(Page images and extracted text)
== == ==

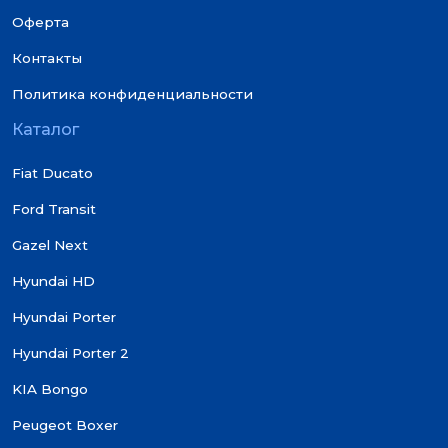
Оферта
Контакты
Политика конфиденциальности
Каталог
Fiat Ducato
Ford Transit
Gazel Next
Hyundai HD
Hyundai Porter
Hyundai Porter 2
KIA Bongo
Peugeot Boxer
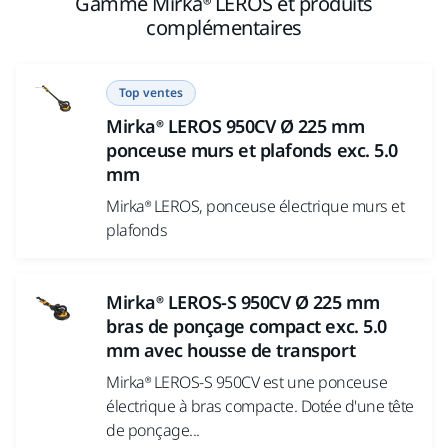
Gamme Mirka® LEROS et produits
complémentaires
Top ventes
Mirka® LEROS 950CV Ø 225 mm
ponceuse murs et plafonds exc. 5.0
mm
Mirka® LEROS, ponceuse électrique murs et
plafonds
Mirka® LEROS-S 950CV Ø 225 mm
bras de ponçage compact exc. 5.0
mm avec housse de transport
Mirka® LEROS-S 950CV est une ponceuse
électrique à bras compacte. Dotée d'une tête
de ponçage...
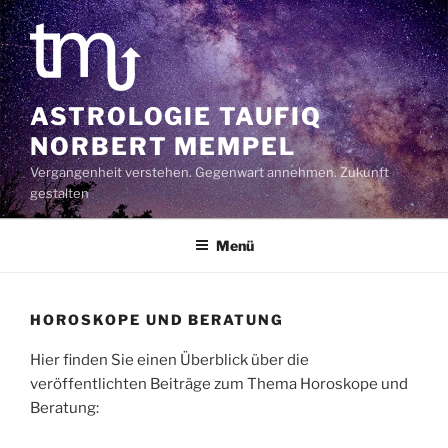
Zum
Inhalt
springen
ASTROLOGIE TAUFIQ
NORBERT MEMPEL
Vergangenheit verstehen. Gegenwart annehmen. Zukunft
gestalten
Menü
HOROSKOPE UND BERATUNG
Hier finden Sie einen Überblick über die
veröffentlichten Beiträge zum Thema Horoskope und
Beratung:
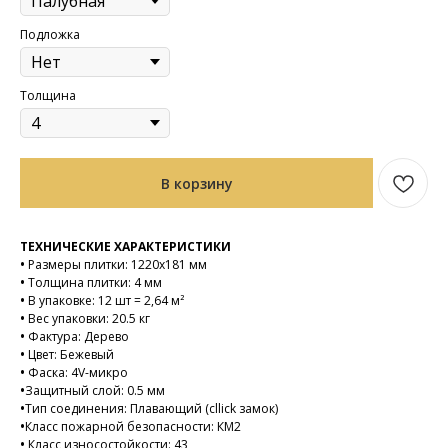
Подложка
Толщина
В корзину
ТЕХНИЧЕСКИЕ ХАРАКТЕРИСТИКИ
•
Размеры плитки: 1220х181 мм
•
Толщина плитки: 4 мм
•
В упаковке: 12 шт = 2,64 м²
•
Вес упаковки: 20.5 кг
•
Фактура: Дерево
•
Цвет: Бежевый
•
Фаска: 4V-микро
•
Защитный слой: 0.5 мм
•
Тип соединения: Плавающий (cllick замок)
•
Класс пожарной безопасности: КМ2
•
Класс износостойкости: 43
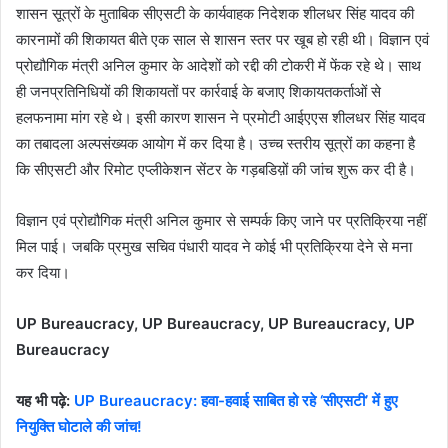
शासन सूत्रों के मुताबिक सीएसटी के कार्यवाहक निदेशक शीलधर सिंह यादव की
कारनामों की शिकायत बीते एक साल से शासन स्तर पर खूब हो रही थी। विज्ञान एवं
प्रोद्यौगिक मंत्री अनिल कुमार के आदेशों को रद्दी की टोकरी में फेंक रहे थे। साथ
ही जनप्रतिनिधियों की शिकायतों पर कार्रवाई के बजाए शिकायतकर्ताओं से
हलफनामा मांग रहे थे। इसी कारण शासन ने प्रमोटी आईएएस शीलधर सिंह यादव
का तबादला अल्पसंख्यक आयोग में कर दिया है। उच्च स्तरीय सूत्रों का कहना है
कि सीएसटी और रिमोट एप्लीकेशन सेंटर के गड़बडिय़ों की जांच शुरू कर दी है।
विज्ञान एवं प्रोद्यौगिक मंत्री अनिल कुमार से सम्पर्क किए जाने पर प्रतिक्रिया नहीं
मिल पाई। जबकि प्रमुख सचिव पंधारी यादव ने कोई भी प्रतिक्रिया देने से मना
कर दिया।
UP Bureaucracy, UP Bureaucracy, UP Bureaucracy, UP
Bureaucracy
यह भी पढ़े:
UP Bureaucracy: हवा-हवाई साबित हो रहे ‘सीएसटी’ में हुए
नियुक्ति घोटाले की जांच!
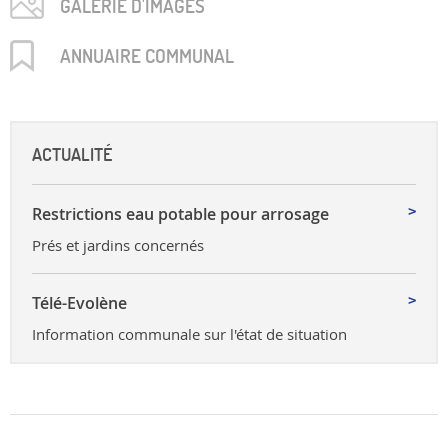
GALERIE D'IMAGES
ANNUAIRE COMMUNAL
ACTUALITÉ
Restrictions eau potable pour arrosage
Prés et jardins concernés
Télé-Evolène
Information communale sur l'état de situation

== == ==

- What you will do -
The expected output is each record, copied exactly, and nothing in place of the pictures.

- Task response -
Оферта
Контакты
Политика конфиденциальности
Каталог
Fiat Ducato
Ford Transit
Gazel Next
Hyundai HD
Hyundai Porter
Hyundai Porter 2
KIA Bongo
Peugeot Boxer
Gamme Mirka® LEROS et produits
complémentaires
Top ventes
Mirka® LEROS 950CV Ø 225 mm
ponceuse murs et plafonds exc. 5.0
mm
Mirka® LEROS, ponceuse électrique murs et
plafonds
Mirka® LEROS-S 950CV Ø 225 mm
bras de ponçage compact exc. 5.0
mm avec housse de transport
Mirka® LEROS-S 950CV est une ponceuse
électrique à bras compacte. Dotée d'une tête
de ponçage...
Zum
Inhalt
springen
ASTROLOGIE TAUFIQ
NORBERT MEMPEL
Vergangenheit verstehen. Gegenwart annehmen. Zukunft
gestalten
Menü
HOROSKOPE UND BERATUNG
Hier finden Sie einen Überblick über die
veröffentlichten Beiträge zum Thema Horoskope und
Beratung:
Подложка
Толщина
В корзину
ТЕХНИЧЕСКИЕ ХАРАКТЕРИСТИКИ
•
Размеры плитки: 1220х181 мм
•
Толщина плитки: 4 мм
•
В упаковке: 12 шт = 2,64 м²
•
Вес упаковки: 20.5 кг
•
Фактура: Дерево
•
Цвет: Бежевый
•
Фаска: 4V-микро
•
Защитный слой: 0.5 мм
•
Тип соединения: Плавающий (cllick замок)
•
Класс пожарной безопасности: КМ2
•
Класс износостойкости: 43
शासन सूत्रों के मुताबिक सीएसटी के कार्यवाहक निदेशक शीलधर सिंह यादव की
कारनामों की शिकायत बीते एक साल से शासन स्तर पर खूब हो रही थी। विज्ञान एवं
प्रोद्यौगिक मंत्री अनिल कुमार के आदेशों को रद्दी की टोकरी में फेंक रहे थे। साथ
ही जनप्रतिनिधियों की शिकायतों पर कार्रवाई के बजाए शिकायतकर्ताओं से
हलफनामा मांग रहे थे। इसी कारण शासन ने प्रमोटी आईएएस शीलधर सिंह यादव
का तबादला अल्पसंख्यक आयोग में कर दिया है। उच्च स्तरीय सूत्रों का कहना है
कि सीएसटी और रिमोट एप्लीकेशन सेंटर के गड़बडिय़ों की जांच शुरू कर दी है।
विज्ञान एवं प्रोद्यौगिक मंत्री अनिल कुमार से सम्पर्क किए जाने पर प्रतिक्रिया नहीं
मिल पाई। जबकि प्रमुख सचिव पंधारी यादव ने कोई भी प्रतिक्रिया देने से मना
कर दिया।
UP Bureaucracy, UP Bureaucracy, UP Bureaucracy, UP
Bureaucracy
यह भी पढ़े:
UP Bureaucracy: हवा-हवाई साबित हो रहे ‘सीएसटी’ में हुए
नियुक्ति घोटाले की जांच!
GALERIE D'IMAGES
ANNUAIRE COMMUNAL
ACTUALITÉ
Restrictions eau potable pour arrosage
Prés et jardins concernés
Télé-Evolène
Information communale sur l'état de situation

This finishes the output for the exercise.